Help them foster belief in themselves
Those responsibilities we just mentioned might seem like a burden for young athletes, but actually, they help athletes develop self-belief and a sense of self-efficacy. “If you tell your athletes that you know they can take responsibility for getting warmed up and to the start line of their race, that’s you letting them know that you believe in them and trust them,” says Kyba. “The more information and responsibility you give athletes, the more they can have agency.” Giving them information can also apply to bringing experts in to share more knowledge: Sports psychologists and dietitians can help athletes feel more control over their mindset and nutrition, while you help hone their athletic skills.

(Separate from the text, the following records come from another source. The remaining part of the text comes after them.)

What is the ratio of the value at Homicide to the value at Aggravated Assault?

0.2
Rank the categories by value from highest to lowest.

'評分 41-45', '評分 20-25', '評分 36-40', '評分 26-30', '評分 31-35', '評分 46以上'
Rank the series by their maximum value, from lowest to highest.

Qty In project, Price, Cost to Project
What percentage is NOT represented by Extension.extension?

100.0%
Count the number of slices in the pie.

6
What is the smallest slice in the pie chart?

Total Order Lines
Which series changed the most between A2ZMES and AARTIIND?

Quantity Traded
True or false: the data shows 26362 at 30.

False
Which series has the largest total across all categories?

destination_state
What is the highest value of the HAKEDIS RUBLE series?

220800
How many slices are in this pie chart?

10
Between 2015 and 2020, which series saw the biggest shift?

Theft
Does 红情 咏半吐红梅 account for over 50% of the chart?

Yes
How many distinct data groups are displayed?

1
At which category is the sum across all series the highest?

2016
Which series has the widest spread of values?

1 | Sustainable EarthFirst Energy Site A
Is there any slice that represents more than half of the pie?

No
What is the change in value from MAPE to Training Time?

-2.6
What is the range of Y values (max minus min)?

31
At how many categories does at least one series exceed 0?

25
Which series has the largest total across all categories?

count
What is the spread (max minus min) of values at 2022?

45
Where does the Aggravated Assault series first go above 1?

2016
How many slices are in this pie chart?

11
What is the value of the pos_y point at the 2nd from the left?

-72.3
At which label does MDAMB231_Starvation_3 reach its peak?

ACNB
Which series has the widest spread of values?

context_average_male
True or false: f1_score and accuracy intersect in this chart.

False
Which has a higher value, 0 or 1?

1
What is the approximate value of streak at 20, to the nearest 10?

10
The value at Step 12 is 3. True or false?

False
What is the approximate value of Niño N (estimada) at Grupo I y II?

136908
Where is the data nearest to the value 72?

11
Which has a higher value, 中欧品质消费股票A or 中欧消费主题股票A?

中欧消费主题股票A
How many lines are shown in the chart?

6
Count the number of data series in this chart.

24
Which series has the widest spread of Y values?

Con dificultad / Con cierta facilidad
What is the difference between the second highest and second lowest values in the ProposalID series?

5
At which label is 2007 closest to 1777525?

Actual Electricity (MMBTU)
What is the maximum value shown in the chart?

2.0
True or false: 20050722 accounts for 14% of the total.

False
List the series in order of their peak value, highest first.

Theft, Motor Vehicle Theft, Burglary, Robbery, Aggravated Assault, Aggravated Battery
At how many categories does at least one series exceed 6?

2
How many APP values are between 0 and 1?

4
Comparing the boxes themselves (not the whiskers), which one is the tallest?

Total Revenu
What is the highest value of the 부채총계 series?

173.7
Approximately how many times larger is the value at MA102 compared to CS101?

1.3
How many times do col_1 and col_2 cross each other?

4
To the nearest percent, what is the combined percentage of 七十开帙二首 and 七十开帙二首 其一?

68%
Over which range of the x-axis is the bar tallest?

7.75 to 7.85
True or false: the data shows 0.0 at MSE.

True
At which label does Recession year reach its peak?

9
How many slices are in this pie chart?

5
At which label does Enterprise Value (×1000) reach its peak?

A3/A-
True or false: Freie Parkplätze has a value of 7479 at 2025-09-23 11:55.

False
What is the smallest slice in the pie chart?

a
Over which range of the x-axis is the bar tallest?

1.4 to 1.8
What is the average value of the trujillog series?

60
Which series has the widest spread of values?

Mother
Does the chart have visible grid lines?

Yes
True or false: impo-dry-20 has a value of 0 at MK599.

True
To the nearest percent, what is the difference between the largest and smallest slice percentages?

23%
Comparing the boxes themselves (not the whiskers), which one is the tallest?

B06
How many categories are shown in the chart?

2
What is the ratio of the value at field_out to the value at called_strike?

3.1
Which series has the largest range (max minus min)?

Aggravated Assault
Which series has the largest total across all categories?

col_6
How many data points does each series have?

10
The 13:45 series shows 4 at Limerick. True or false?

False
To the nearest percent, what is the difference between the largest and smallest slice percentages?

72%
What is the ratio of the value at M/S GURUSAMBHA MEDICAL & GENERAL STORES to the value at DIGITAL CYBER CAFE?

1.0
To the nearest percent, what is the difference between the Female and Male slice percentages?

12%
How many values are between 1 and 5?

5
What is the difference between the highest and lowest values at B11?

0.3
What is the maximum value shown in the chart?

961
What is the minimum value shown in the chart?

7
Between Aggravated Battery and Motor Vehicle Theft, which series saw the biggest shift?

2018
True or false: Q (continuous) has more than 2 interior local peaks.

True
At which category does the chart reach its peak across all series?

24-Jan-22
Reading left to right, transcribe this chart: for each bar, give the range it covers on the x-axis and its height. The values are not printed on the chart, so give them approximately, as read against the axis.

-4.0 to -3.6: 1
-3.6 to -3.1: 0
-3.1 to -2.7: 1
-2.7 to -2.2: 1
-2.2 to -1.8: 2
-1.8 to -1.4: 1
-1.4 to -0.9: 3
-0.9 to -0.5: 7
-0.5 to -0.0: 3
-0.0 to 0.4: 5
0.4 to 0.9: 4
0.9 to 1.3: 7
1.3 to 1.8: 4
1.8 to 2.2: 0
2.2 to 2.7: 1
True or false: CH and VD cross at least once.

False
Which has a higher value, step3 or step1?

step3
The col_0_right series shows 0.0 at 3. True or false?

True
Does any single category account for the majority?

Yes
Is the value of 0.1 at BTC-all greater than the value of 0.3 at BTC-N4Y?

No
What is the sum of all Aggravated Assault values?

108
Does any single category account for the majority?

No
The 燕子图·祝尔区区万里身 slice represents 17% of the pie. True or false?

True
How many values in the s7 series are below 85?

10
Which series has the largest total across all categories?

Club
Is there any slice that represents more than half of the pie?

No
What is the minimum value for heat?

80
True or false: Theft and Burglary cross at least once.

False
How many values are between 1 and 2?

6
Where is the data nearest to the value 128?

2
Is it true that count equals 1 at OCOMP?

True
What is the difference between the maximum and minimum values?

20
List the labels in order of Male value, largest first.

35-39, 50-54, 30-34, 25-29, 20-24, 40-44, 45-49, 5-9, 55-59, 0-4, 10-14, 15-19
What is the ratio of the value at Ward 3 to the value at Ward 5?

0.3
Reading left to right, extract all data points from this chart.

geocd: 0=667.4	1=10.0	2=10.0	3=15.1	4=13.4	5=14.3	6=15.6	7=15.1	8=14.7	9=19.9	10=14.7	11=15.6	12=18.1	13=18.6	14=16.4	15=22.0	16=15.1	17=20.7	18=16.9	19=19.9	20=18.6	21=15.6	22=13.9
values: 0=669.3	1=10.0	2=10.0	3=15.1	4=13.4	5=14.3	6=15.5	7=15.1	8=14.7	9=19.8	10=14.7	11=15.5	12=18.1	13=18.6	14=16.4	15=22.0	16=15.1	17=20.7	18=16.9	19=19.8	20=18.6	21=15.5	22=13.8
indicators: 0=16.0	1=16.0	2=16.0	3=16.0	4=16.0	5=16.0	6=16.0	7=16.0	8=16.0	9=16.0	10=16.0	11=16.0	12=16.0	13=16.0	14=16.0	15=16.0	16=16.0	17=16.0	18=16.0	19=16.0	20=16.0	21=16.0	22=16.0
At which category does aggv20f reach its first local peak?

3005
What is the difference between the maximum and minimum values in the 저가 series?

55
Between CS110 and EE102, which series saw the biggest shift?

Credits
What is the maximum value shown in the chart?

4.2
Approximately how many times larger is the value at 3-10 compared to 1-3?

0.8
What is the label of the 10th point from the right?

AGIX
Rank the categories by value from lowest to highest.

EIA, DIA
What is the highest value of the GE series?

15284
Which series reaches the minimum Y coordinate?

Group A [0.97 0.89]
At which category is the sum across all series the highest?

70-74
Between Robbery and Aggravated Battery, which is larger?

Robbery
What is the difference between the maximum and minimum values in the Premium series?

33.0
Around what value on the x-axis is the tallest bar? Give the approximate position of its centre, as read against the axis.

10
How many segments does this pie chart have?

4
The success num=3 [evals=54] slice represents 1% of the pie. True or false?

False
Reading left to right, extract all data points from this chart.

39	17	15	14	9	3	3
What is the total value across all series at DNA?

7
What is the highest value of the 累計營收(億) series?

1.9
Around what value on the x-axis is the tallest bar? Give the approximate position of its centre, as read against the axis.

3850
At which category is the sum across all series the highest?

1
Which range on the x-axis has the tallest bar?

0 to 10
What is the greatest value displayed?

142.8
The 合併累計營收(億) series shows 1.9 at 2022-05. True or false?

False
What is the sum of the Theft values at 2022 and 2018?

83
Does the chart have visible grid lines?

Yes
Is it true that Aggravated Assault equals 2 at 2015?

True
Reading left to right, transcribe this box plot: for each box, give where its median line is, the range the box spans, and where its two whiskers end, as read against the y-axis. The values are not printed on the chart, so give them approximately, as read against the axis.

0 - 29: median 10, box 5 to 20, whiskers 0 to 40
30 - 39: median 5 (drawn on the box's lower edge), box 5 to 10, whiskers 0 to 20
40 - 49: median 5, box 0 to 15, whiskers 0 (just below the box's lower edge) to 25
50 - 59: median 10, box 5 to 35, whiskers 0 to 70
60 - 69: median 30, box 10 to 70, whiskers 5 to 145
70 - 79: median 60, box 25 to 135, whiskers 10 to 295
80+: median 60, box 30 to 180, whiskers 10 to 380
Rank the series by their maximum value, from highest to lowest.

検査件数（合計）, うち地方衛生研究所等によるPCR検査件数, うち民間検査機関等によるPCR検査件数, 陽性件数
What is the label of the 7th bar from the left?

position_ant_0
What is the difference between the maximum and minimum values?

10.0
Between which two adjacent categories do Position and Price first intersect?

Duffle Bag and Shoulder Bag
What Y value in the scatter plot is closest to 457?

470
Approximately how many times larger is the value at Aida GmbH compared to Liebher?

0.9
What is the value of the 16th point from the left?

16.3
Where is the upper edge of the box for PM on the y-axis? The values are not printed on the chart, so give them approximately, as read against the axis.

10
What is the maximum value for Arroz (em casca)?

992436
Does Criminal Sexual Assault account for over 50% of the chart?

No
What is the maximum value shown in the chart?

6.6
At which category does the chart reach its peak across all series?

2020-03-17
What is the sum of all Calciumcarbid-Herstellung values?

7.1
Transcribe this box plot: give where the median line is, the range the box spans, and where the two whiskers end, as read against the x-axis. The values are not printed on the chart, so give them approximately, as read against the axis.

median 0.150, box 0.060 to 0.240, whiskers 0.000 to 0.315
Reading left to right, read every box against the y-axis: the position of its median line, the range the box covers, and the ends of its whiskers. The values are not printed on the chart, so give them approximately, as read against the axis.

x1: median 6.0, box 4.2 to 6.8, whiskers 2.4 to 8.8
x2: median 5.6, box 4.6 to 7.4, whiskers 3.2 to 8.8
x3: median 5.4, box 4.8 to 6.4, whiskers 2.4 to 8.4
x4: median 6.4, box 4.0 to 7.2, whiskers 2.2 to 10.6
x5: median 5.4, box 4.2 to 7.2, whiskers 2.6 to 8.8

Make sure feedback is heard
Help athletes see feedback as empowering, not embarrassing. Unfortunately, a lot of athletes have grown up with parents who are afraid to criticize or offer feedback because they don’t want their child to feel bad. While that’s entirely understandable, it’s hard for that young athlete to then go into the real world—or even into college and collegiate athletics—without the ability to gracefully accept and integrate feedback. As you offer feedback after practices or competitions, make sure that your athletes are actually absorbing what you’re saying. For athletes who are clearly struggling with this, consider taking video during practice or games to show the athlete where they can make improvements. Those concrete pieces of evidence can help a stubborn athlete start to accept feedback, says Kyba, and that can make the athlete more resilient and empowered in the long run.
Athletes may come to you lacking the ability to take responsibility or make decision, largely because they’ve been micromanaged for much of their lives. You can give athletes the chance to feel empowered in a very authentic way by including them in decision-making, letting them set their own goals specific, giving them responsibilities, and providing feedback that helps them improve and grow.